Monday, 4 September 2017

Day 208

Aka Sunday 27th August 2017

Today I felt kinda restless and lazy, so as it was a Sunday I thought I’d re-watch an episode or two of Columbo. One of my main memories of being young is when the BBC would show an episode of Columbo on Sunday afternoons, at that time of day just before you had to start thinking about the school or work week starting the next day and whether I’d done my homework, ironed my uniform, etc., so I could get lost in the episode and not worry about anything. When the episode was finished, that would be the start of the end of the weekend and time for getting ready for the next working week.


Aside from the feelings of nostalgia I like Columbo because the bad guy is always caught, normally because they over-thought their plan and/or under estimated Columbo and that Columbo won through sheer reasoning. Violence never played any role in catching the bad guy, there were no car chases or shoot outs with Columbo/the cops, Columbo simply set out his case and there was nothing the bad guy could do.

It’s also fun to see who pops up either directing or acting in the episodes, because there is a bevy of famous names starting out or appearing in the episodes (and playing against type, e.g. Dick Van Dyke playing a murder), such as Steven Spielberg, Jonathan Demme (who directed The Silence of the Lambs), Lee Grant, Patrick McGoohan, Johnny Cash, Ruth Gordon, Janet Leigh Donald Pleasence, Kim Cattrall, Robert Vaughn, Roddy McDowall, John Cassavetes, Robert Culp, Honor Blackman, Leonard Nimoy, Dick Van Dyke and William Shatner.

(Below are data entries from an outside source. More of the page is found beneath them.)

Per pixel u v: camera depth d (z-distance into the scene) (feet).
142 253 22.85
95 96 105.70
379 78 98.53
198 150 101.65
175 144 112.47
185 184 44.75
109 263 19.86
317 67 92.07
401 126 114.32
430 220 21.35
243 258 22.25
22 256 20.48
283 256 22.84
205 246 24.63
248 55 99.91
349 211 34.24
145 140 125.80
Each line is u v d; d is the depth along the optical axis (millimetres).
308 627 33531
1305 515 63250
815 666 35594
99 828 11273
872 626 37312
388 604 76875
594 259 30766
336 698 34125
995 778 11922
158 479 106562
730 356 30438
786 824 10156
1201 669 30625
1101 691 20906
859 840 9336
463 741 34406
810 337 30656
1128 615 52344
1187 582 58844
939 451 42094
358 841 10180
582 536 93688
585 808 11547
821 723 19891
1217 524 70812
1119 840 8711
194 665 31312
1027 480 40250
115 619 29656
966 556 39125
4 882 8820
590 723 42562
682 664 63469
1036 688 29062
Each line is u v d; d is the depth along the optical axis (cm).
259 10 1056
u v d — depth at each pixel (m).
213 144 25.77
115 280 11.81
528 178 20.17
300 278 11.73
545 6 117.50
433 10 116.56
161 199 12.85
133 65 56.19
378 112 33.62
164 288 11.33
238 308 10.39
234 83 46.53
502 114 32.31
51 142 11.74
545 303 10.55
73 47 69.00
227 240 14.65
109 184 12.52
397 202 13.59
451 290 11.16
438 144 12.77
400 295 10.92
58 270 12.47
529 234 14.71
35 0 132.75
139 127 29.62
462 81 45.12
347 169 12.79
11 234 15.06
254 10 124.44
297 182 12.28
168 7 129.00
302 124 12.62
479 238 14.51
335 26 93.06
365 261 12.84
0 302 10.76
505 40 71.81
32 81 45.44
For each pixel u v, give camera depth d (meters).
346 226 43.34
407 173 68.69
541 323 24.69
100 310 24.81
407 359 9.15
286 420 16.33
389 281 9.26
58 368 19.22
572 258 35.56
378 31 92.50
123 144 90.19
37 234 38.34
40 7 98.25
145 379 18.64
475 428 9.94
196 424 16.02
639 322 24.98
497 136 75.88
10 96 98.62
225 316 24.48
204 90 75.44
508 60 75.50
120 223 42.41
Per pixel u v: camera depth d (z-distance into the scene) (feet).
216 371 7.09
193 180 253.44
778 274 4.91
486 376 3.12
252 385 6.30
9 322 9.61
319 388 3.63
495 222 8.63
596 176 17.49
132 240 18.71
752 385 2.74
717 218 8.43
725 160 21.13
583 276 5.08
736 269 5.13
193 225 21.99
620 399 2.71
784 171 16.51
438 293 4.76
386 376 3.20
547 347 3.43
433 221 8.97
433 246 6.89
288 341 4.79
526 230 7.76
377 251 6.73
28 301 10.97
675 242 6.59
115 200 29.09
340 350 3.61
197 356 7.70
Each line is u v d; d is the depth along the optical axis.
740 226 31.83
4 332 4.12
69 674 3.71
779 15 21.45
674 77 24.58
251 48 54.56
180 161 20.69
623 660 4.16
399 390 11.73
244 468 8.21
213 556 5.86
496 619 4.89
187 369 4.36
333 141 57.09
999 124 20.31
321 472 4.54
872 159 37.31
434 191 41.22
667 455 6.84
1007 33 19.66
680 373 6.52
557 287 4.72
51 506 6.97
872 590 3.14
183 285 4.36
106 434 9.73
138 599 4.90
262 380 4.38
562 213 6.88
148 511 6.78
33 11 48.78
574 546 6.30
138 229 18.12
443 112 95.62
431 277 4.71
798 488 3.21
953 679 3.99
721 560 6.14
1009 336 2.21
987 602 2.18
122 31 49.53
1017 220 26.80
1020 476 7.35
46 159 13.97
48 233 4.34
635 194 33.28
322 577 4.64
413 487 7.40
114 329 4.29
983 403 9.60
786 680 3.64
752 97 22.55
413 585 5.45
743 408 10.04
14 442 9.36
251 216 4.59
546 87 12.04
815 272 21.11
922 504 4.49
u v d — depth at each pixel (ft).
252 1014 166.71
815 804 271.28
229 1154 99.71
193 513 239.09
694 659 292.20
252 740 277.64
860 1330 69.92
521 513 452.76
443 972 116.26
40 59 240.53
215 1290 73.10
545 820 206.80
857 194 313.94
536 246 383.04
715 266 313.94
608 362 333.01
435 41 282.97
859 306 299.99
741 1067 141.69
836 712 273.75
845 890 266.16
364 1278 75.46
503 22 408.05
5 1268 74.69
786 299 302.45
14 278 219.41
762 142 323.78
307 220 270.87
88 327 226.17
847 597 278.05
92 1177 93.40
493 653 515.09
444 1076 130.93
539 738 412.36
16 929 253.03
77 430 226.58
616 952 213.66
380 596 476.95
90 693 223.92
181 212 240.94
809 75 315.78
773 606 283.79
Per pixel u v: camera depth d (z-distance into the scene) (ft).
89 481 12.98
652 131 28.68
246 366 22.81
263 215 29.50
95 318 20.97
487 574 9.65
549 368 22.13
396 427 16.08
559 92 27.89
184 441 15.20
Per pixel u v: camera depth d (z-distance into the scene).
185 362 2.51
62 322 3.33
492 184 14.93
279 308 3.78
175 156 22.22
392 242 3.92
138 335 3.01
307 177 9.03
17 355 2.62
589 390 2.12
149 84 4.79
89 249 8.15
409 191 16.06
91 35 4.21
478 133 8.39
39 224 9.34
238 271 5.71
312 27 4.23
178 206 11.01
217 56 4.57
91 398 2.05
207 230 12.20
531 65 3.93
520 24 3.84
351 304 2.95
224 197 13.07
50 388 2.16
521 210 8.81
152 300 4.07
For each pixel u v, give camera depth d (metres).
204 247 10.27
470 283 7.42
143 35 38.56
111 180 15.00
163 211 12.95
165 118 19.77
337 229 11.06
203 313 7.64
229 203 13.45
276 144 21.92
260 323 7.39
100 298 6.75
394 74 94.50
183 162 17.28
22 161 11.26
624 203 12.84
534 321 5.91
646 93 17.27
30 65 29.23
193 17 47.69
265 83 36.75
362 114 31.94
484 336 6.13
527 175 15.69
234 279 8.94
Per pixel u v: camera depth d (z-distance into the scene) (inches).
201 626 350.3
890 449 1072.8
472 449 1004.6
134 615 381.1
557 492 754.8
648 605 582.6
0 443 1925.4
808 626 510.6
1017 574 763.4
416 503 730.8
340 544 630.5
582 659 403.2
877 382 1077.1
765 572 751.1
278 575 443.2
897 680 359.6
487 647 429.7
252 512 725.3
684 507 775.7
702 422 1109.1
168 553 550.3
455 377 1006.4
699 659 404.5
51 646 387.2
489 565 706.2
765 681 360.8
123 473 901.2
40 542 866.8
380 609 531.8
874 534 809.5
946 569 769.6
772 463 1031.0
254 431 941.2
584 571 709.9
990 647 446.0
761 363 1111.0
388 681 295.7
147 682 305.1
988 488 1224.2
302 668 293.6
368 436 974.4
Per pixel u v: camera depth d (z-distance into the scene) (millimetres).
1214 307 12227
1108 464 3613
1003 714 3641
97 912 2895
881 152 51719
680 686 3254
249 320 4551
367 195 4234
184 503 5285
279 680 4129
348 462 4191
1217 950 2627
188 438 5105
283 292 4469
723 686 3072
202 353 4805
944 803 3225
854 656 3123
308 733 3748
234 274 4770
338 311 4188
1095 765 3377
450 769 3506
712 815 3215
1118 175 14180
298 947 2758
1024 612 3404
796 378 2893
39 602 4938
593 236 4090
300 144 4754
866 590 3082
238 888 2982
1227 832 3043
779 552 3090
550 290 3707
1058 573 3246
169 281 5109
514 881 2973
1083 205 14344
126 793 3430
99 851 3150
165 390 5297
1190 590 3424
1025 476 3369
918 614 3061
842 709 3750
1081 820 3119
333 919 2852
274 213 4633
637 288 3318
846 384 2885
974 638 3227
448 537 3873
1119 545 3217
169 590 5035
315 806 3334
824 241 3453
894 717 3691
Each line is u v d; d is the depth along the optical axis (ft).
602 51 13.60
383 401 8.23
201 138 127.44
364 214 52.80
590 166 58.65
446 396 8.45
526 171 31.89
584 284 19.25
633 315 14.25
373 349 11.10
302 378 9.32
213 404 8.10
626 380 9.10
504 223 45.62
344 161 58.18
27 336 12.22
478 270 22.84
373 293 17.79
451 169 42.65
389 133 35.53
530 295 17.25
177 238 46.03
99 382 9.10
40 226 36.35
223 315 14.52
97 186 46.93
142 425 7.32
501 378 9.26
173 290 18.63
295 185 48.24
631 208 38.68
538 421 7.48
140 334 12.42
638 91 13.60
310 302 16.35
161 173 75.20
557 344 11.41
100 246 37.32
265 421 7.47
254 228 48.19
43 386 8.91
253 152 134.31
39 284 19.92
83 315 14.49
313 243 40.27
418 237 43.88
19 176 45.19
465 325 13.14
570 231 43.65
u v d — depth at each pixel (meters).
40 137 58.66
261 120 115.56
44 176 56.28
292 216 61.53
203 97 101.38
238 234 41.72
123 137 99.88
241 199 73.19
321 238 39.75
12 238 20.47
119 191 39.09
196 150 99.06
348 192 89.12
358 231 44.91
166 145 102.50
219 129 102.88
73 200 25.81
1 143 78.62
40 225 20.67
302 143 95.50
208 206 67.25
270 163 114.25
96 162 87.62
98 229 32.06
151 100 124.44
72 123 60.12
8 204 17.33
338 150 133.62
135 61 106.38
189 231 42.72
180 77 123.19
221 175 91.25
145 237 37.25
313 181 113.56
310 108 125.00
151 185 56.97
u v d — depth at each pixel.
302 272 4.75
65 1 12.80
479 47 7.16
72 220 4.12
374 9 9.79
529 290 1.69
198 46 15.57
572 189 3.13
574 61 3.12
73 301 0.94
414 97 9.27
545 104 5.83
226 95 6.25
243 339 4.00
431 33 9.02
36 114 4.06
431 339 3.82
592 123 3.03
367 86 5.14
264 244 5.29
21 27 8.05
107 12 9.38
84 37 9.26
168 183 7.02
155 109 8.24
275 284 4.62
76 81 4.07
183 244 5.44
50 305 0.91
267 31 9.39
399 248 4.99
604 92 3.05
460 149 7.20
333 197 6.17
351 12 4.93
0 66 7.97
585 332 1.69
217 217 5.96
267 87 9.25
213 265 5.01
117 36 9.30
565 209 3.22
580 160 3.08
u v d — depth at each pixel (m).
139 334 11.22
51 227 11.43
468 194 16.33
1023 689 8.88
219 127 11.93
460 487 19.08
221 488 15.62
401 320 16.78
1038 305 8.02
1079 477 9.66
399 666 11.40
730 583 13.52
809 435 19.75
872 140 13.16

I also watched Munich (directed by Steven Spielberg, who directed the first episode of Columbo season one!), which is a little bit more ‘grey’ than Columbo! Munich is an ok film, it is very competently made and well acted, but, for me, the story isn’t developed enough. The Israeli-Palestine conflict raises a lot of issues, some of which can be summed up in the phrase/cliché ‘One man's terrorist is another man's freedom fighter’, but the story doesn’t really touch on them and when it does it’s only on the surface. A missed opportunity.